The number of children aged five or under dying in Asia-Pacific dropped from 2.2 million in 1990 to 694,000 last year, the United Nations Children’s Fund announced on Thursday.
UNICEF and the World Health Organization Thursday released the estimates in the report Levels & Trends in Child Mortality 2011.
“Much of the success in reducing child deaths in the region has been the result of years of investment in national immunization programmes,” said Basil Rodriques, UNICEF’s advisor on child survival for East Asia and the Pacific.
“This has led to the number of vaccine-preventable illnesses and deaths decreasing dramatically over the past 20 years, particularly among children aged 2-5 years,” he added.
While immunization programmes have boosted the survival rates among 2-5 year-olds, they have not been as effective in preventing deaths in the first year of life.
According to UNICEF, 79 per cent of child deaths in the region occur in the first year, and the vast majority of those within a month of birth.

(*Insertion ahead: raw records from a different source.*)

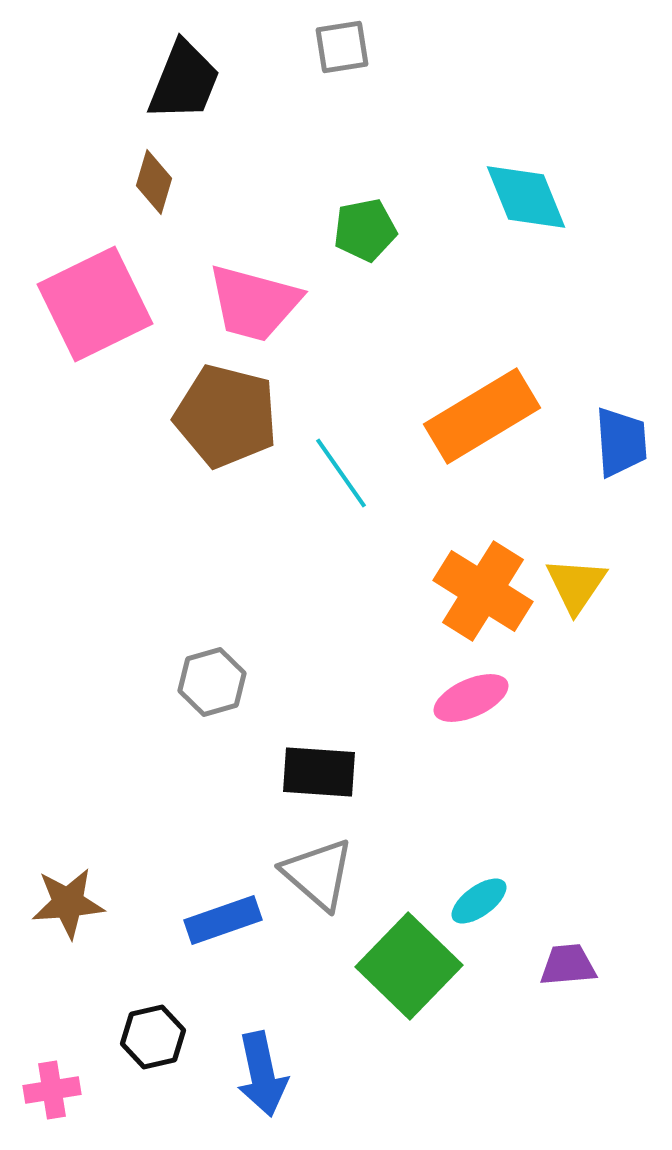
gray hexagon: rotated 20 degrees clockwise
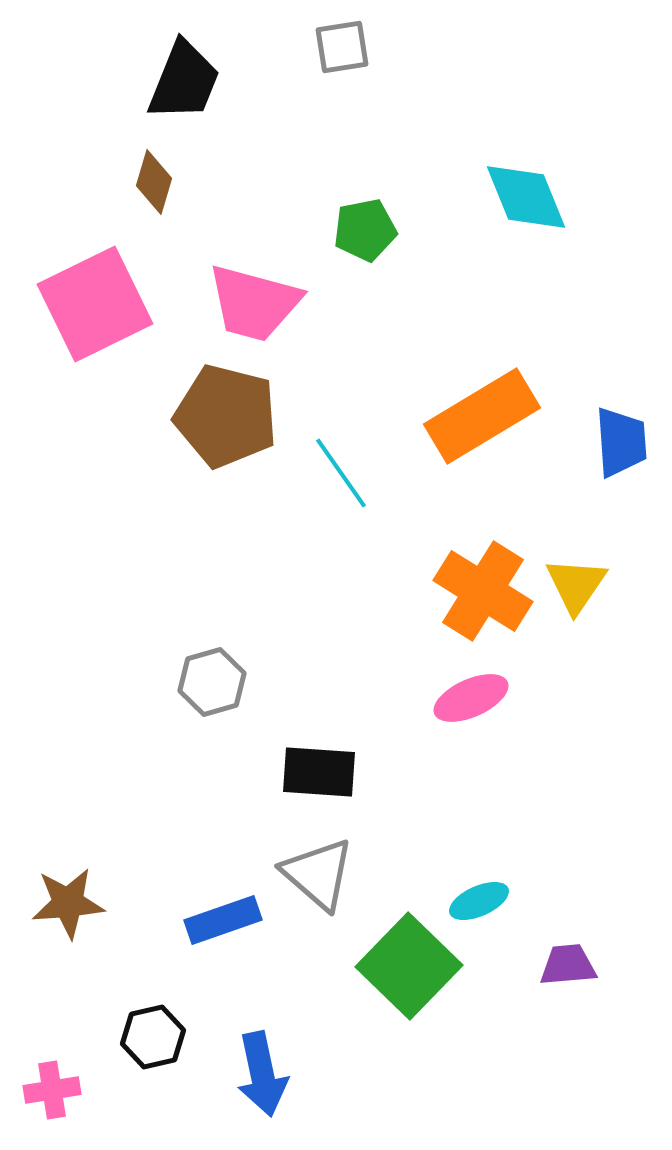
cyan ellipse: rotated 12 degrees clockwise
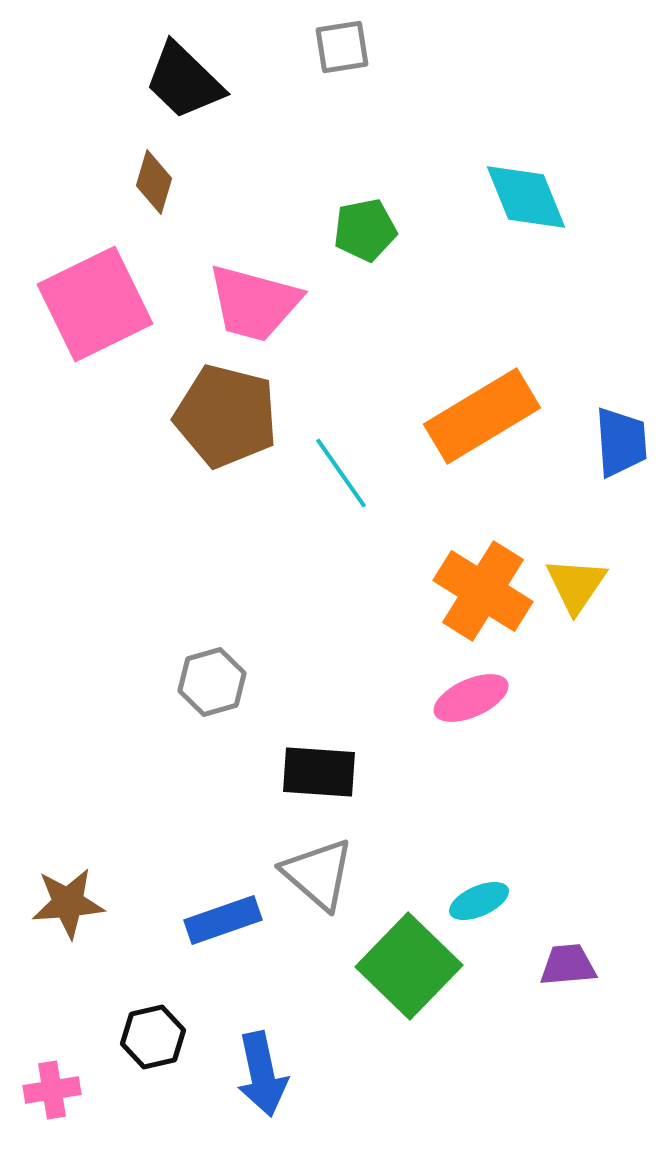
black trapezoid: rotated 112 degrees clockwise
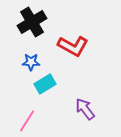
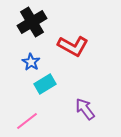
blue star: rotated 30 degrees clockwise
pink line: rotated 20 degrees clockwise
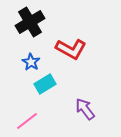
black cross: moved 2 px left
red L-shape: moved 2 px left, 3 px down
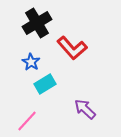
black cross: moved 7 px right, 1 px down
red L-shape: moved 1 px right, 1 px up; rotated 20 degrees clockwise
purple arrow: rotated 10 degrees counterclockwise
pink line: rotated 10 degrees counterclockwise
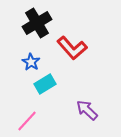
purple arrow: moved 2 px right, 1 px down
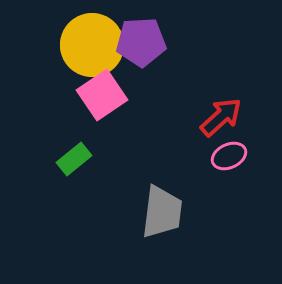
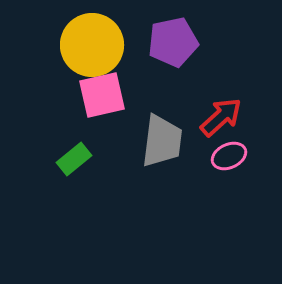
purple pentagon: moved 32 px right; rotated 9 degrees counterclockwise
pink square: rotated 21 degrees clockwise
gray trapezoid: moved 71 px up
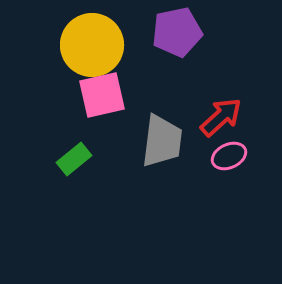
purple pentagon: moved 4 px right, 10 px up
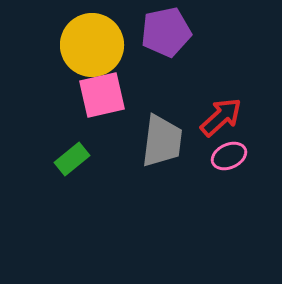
purple pentagon: moved 11 px left
green rectangle: moved 2 px left
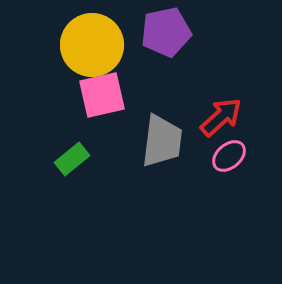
pink ellipse: rotated 16 degrees counterclockwise
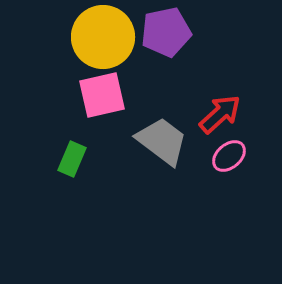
yellow circle: moved 11 px right, 8 px up
red arrow: moved 1 px left, 3 px up
gray trapezoid: rotated 60 degrees counterclockwise
green rectangle: rotated 28 degrees counterclockwise
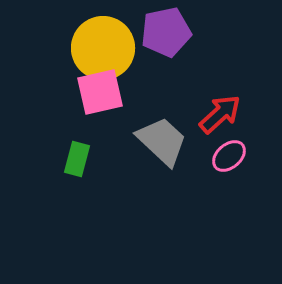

The U.N. agency said further reductions in child mortality will “require governments to invest more strategically in healthcare infrastructure and services, especially in rural and remote areas.” UNICEF also noted a growing disparity between children who have benefited from the rapid economic development in the region, chiefly in urban centres, and those on the margins of society such as ethnic minorities, and children in remote and rural areas.
“The growing disparities that exist throughout the region must be addressed to ensure all communities have access to reliable health services and not just those living in well-off urban environments,” Rodriques said.